Cosmological perturbation theory of primordial compact sources

TL;DR

This paper develops a position-space cosmological perturbation theory to model localized primordial sources of gravitational waves, providing exact solutions and Green's functions for various cosmologies.

Contribution

It introduces a gauge-based approach avoiding scalar-vector-tensor decomposition and derives explicit Green's functions for power law cosmologies.

Findings

Exact Green's function expressed as a hypergeometric function.

Closed form of linearized metric perturbation up to quadrupolar order.

Sources cannot be generally localized due to cosmic fluid fluctuations.

Abstract

We construct a position-space cosmological perturbation theory around spatially flat Friedmann-Lema\^itre-Robertson-Walker geometries that allows to model localized primordial sources of gravitational waves. The equations of motion are decoupled using a generalized harmonic gauge, which avoids the use of a scalar-vector-tensor decomposition.

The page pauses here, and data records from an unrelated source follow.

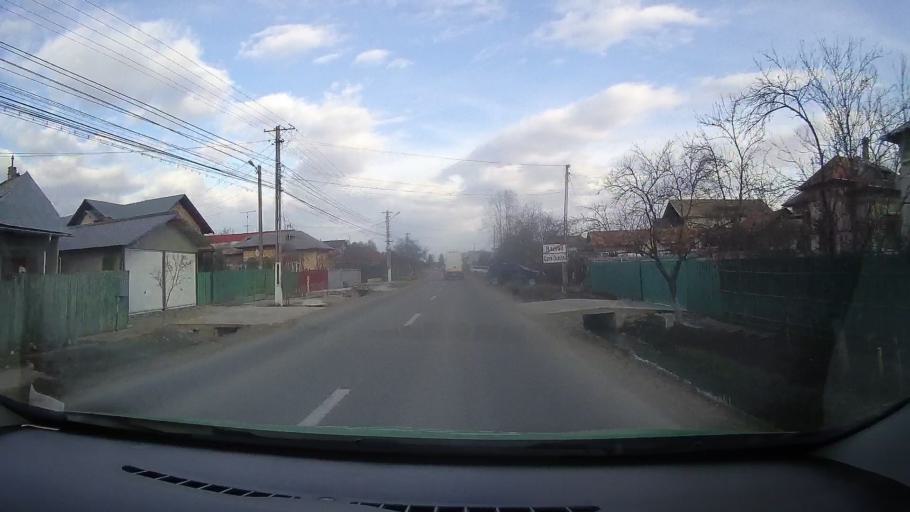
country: RO
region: Dambovita
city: Razvad
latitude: 44.9316
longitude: 25.5512
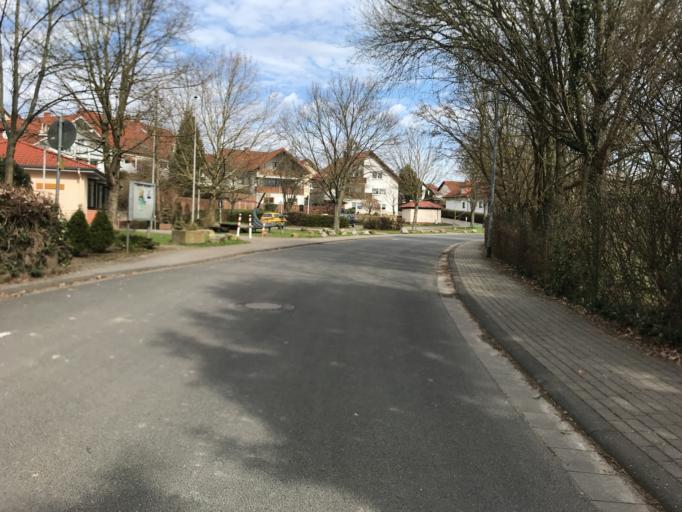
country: DE
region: Rheinland-Pfalz
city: Partenheim
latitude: 49.8835
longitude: 8.0727
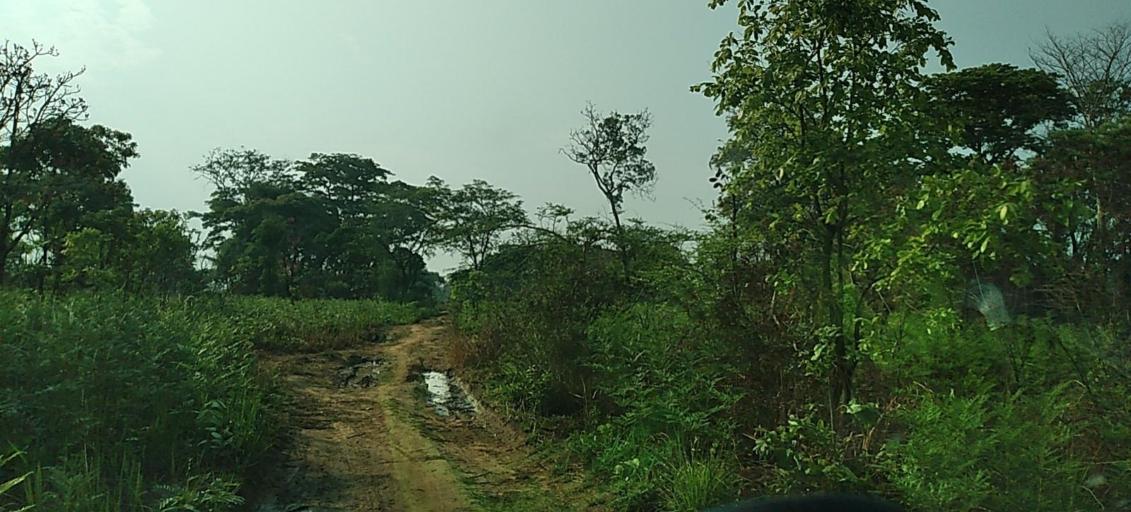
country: ZM
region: North-Western
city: Solwezi
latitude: -12.3978
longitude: 26.5832
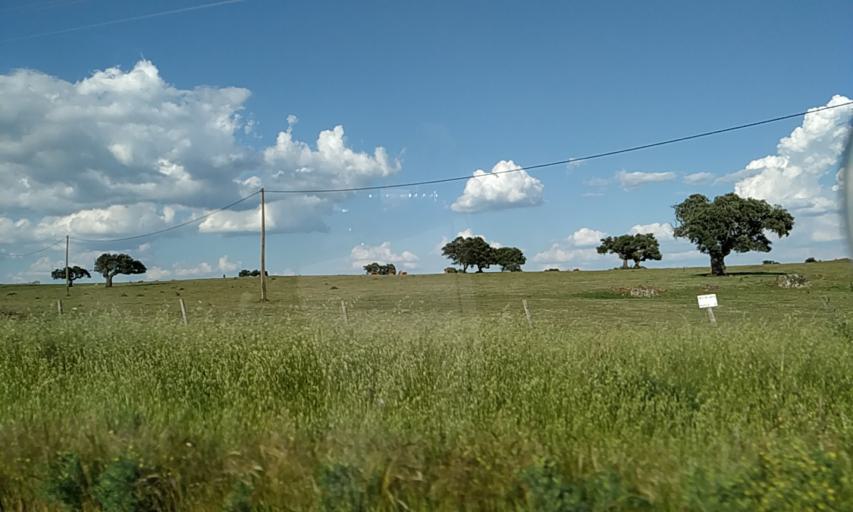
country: PT
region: Portalegre
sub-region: Portalegre
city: Urra
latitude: 39.1313
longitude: -7.4481
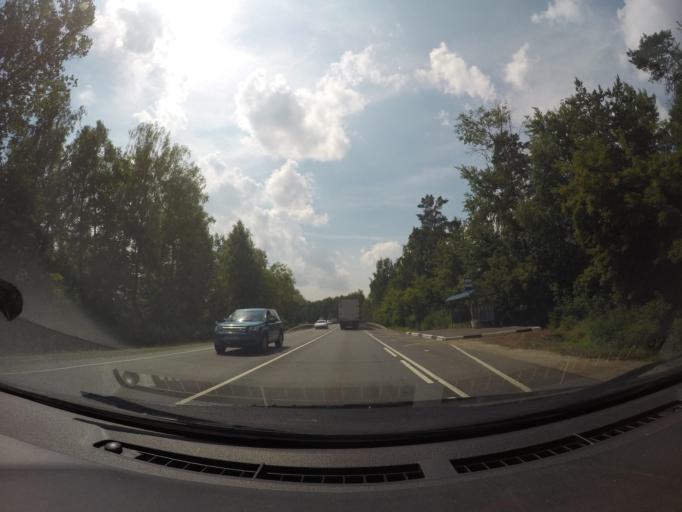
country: RU
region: Moskovskaya
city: Malyshevo
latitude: 55.4912
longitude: 38.3457
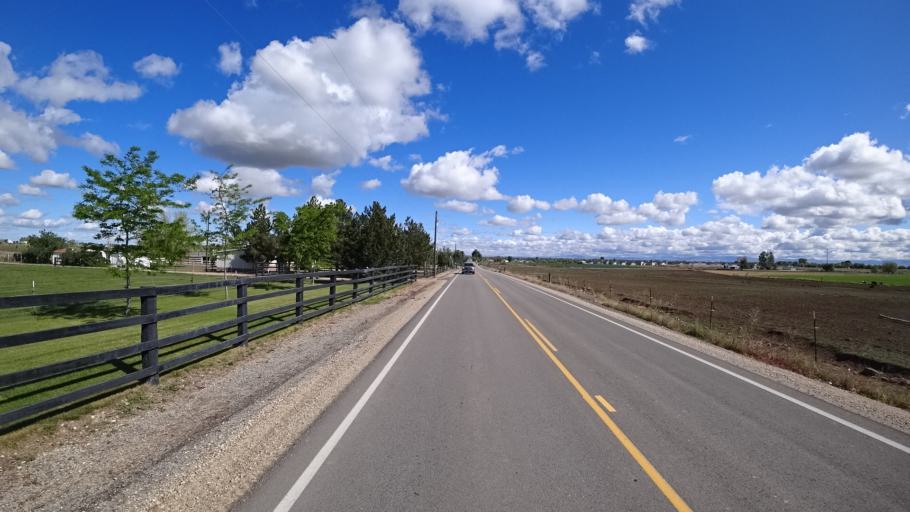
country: US
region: Idaho
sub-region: Ada County
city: Kuna
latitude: 43.4962
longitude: -116.4537
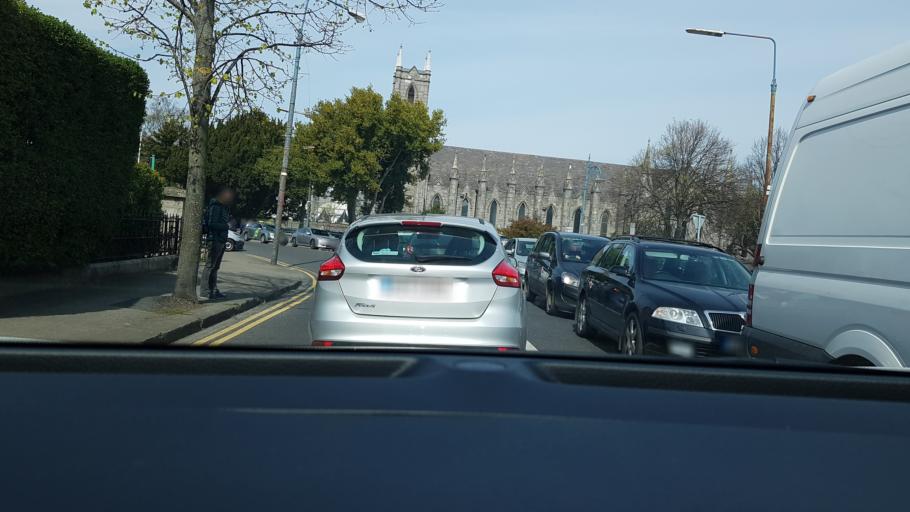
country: IE
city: Clonskeagh
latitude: 53.3240
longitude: -6.2303
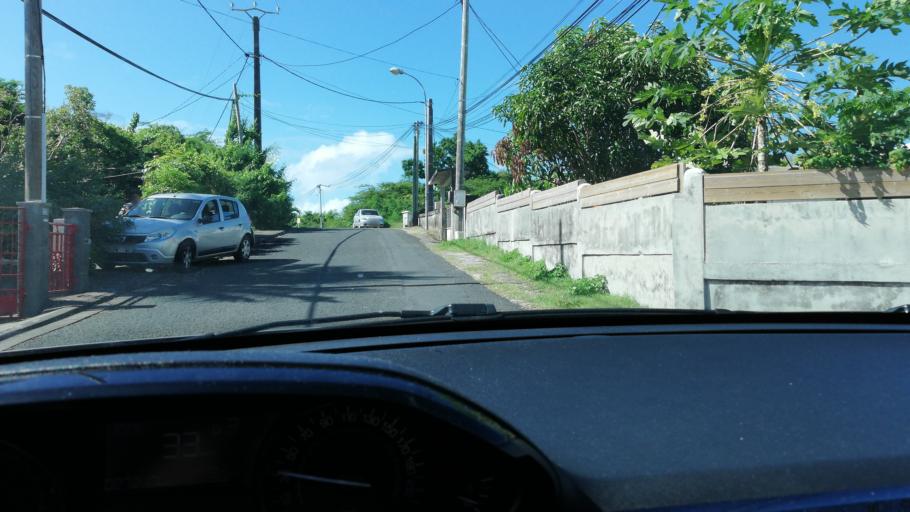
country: GP
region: Guadeloupe
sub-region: Guadeloupe
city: Le Gosier
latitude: 16.2128
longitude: -61.4554
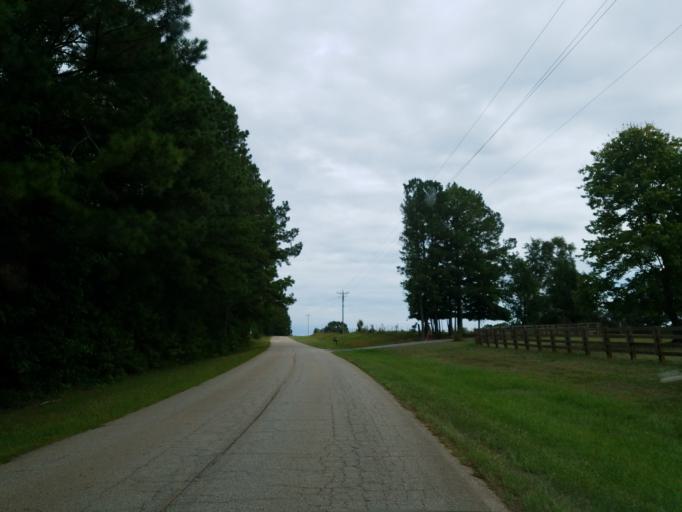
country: US
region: Georgia
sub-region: Monroe County
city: Forsyth
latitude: 32.9689
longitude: -83.9768
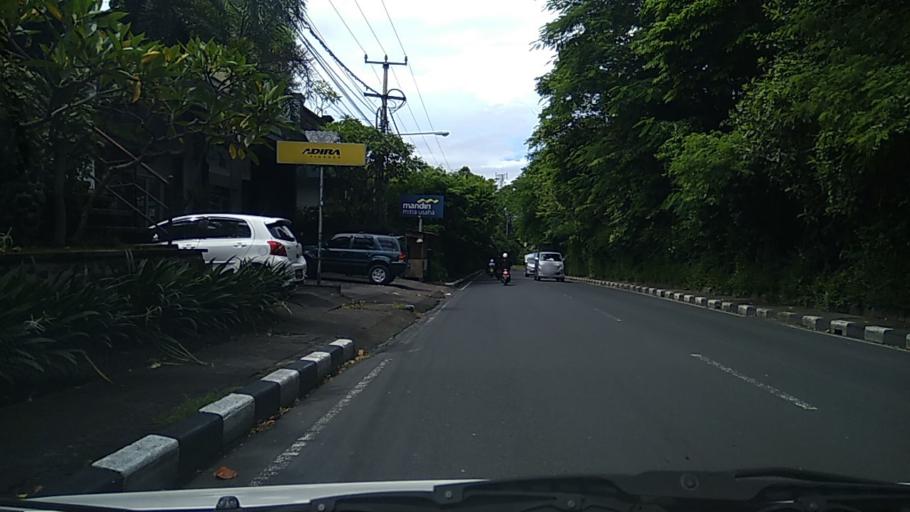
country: ID
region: Bali
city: Dajan Tangluk
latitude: -8.6441
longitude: 115.2484
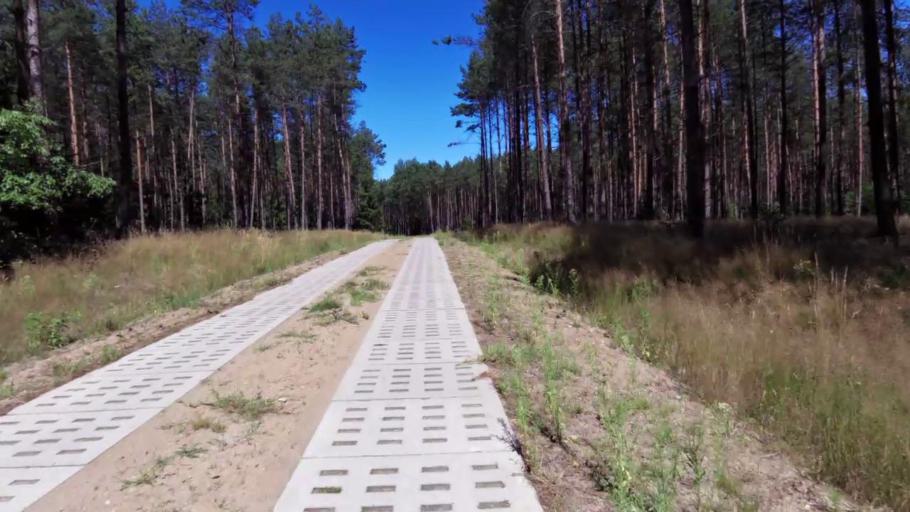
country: PL
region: West Pomeranian Voivodeship
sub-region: Powiat szczecinecki
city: Szczecinek
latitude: 53.6119
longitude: 16.6648
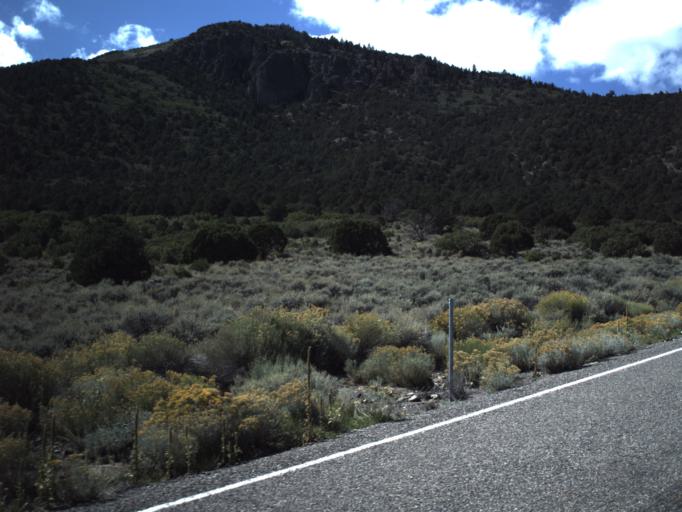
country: US
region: Utah
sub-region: Piute County
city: Junction
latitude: 38.2645
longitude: -112.3021
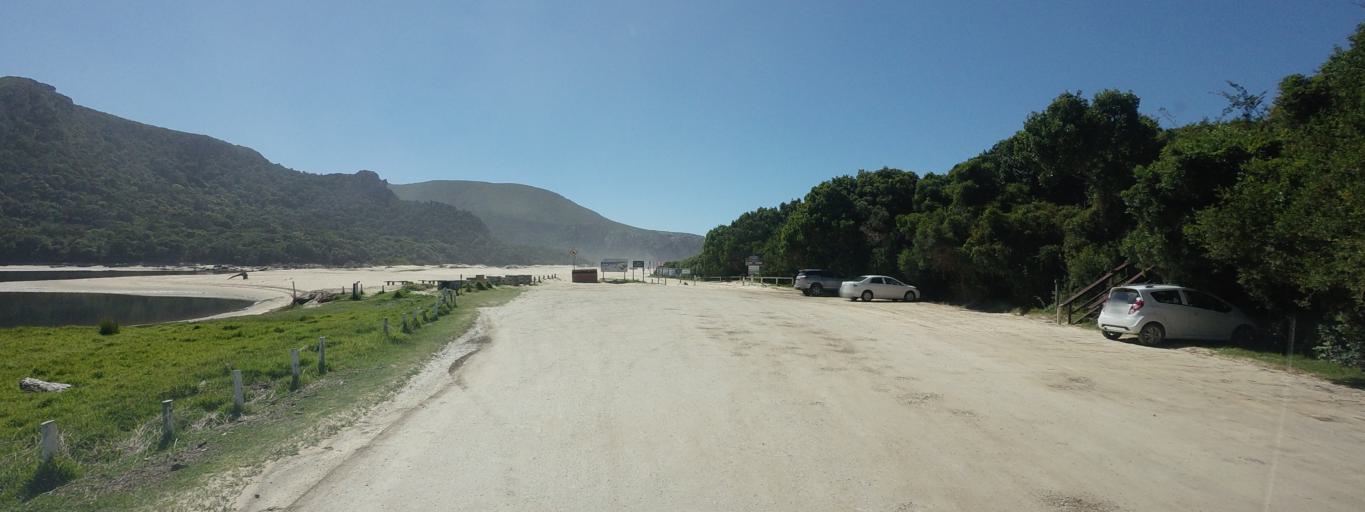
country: ZA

We point out that sources cannot generically be defined in a compact domain due to fluctuations of the cosmic perfect fluid. For power law cosmologies, we obtain the exact Green's function necessary to solve for all metric perturbations in terms of a hypergeometric function, which matches with a Green's function derived earlier by Chu. This allows us to derive the closed form expression of the linearized metric perturbation generated by sources up to quadrupolar order in the multipolar expansion.